No coração do Alentejo, em Beja, surge uma pequena revolução que está a transformar um dos maiores problemas ambientais e logísticos do setor olivícola em oportunidade fértil. A Herdade da Figueirinha lançou um projeto pioneiro de compostagem que reutiliza o bagaço da azeitona, um resíduo tradicionalmente difícil de gerir, convertendo-o em composto orgânico de alta qualidade, pronto para devolver vitalidade aos solos.
“Percebemos que o bagaço era muito mais do que um resíduo. Era um recurso valioso que podia regenerar os nossos solos”, explica Filipe Cameirinha, proprietário da Herdade da Figueirinha.

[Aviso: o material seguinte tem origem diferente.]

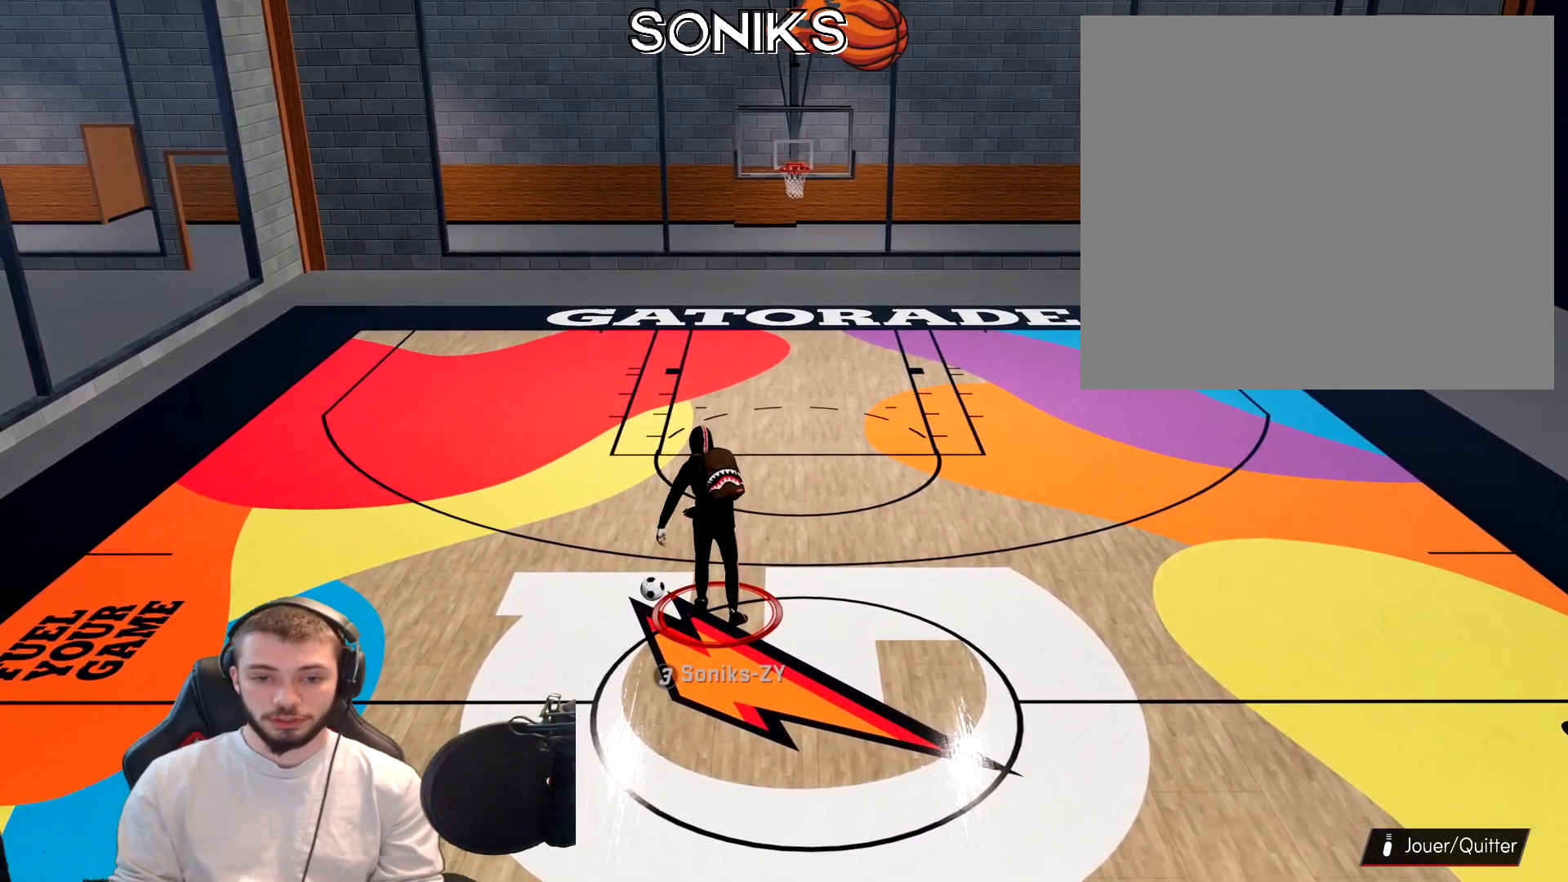
{"buttons": ["R2"], "left_stick": "center", "right_stick": "up-right", "events": [[67, "left_stick", "center"], [100, "right_stick", "left"], [167, "right_stick", "up-left"], [317, "left_stick", "up-left"], [317, "right_stick", "center"], [500, "left_stick", "center"], [500, "right_stick", "up-right"]]}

Trata-se de um projeto com um investimento inicial de 1,5 milhões de euros, que já gerou diversos postos de trabalho. É um modelo exemplar de economia circular: a herdade deixou de entregar o bagaço às extratoras e passou a utilizá-lo internamente. Ao processo são adicionados subprodutos agrícolas internos, como folhas de oliveira, massas vínicas, restos de poda e capoto de amêndoa, bem como excedentes agroindustriais de outros produtores, incluindo retraço de tomate, polpa de fruta e cascas de laranja, fornecidos pelos parceiros do Clube de Produtores Continente.
A unidade de compostagem da Figueirinha tem atualmente uma capacidade de produção de 5 mil toneladas por ano, com planos de expansão nos próximos anos, permitindo dar destino e valor a todos os resíduos do ciclo agrícola. As pilhas de compostagem são monitorizadas, regadas com águas provenientes do lagar e revolvidas regularmente para garantir a sua estabilização. O tempo médio de maturação do composto varia entre 8 a 9 meses. Todo o processo é limpo: “Não há cheiros, nem fumo, nem desperdício. Queremos um sistema seguro e ambientalmente responsável”, sublinha Filipe Cameirinha.
O composto resultante, comercializado sob a marca “NORG – o composto que cria raízes, naturalmente”, já está a ser utilizado nos terrenos da herdade. “Os testes que fizemos mostram que as culturas crescem mais vigorosas, com uma cor mais saudável e consistente. É muito gratificante ver o solo a responder desta forma”, acrescenta o proprietário. Este composto é adequado para culturas biológicas, pois é produzido exclusivamente com produtos vegetais livres de desinfestantes, estando atualmente em processo de certificação.
Neste momento, a herdade usa apenas 30% do composto que produz, estando o restante disponível para comercialização. “Conseguimos reduzir em mais de 50% a utilização de fertilizantes minerais, poupando recursos e ajudando a regenerar o solo de forma natural”, explica Filipe Cameirinha.
Mas a inovação vai muito além da compostagem. A herdade funciona como um laboratório vivo de agricultura sustentável: rega gota-a-gota, sondas de humidade, estações meteorológicas e caudalímetros permitem poupanças de 15 a 20% de água. O solo é protegido através de enrelvamento natural e mulching. O caroço da azeitona gera energia térmica para o lagar e as águas residuais são reintegradas no sistema. “Nada se perde, tudo se transforma. É um ciclo completo que beneficia o ambiente e a produtividade”, reforça o proprietário.
Há igualmente impacto económico e social: menos custos com fertilizantes, mais qualificação técnica e a criação de uma viticultura e olivicultura limpa, regenerativa e replicável. O projeto está a ser partilhado em regime de “open share”, permitindo que outros produtores implementem modelos idênticos.
A Figueirinha, certificada pelo Referencial Nacional de Sustentabilidade do Setor Vitivinícola e em processo de adesão ao Programa de Sustentabilidade dos Azeites, acredita que este é o futuro. “Não se trata apenas de produzir azeite ou vinho. Estamos a cuidar do território, da saúde dos solos e da economia local”, conclui Filipe Cameirinha.
Como resume a equipa da Herdade da Figueirinha:
“Mais do que resultados imediatos, interessa-nos o impacto positivo que deixamos. Queremos ser exemplo de viticultura e olivicultura regenerativas no Alentejo.”
Uma revolução silenciosa, com raízes profundas, que transforma o que era desperdício num recurso vital para o futuro da região.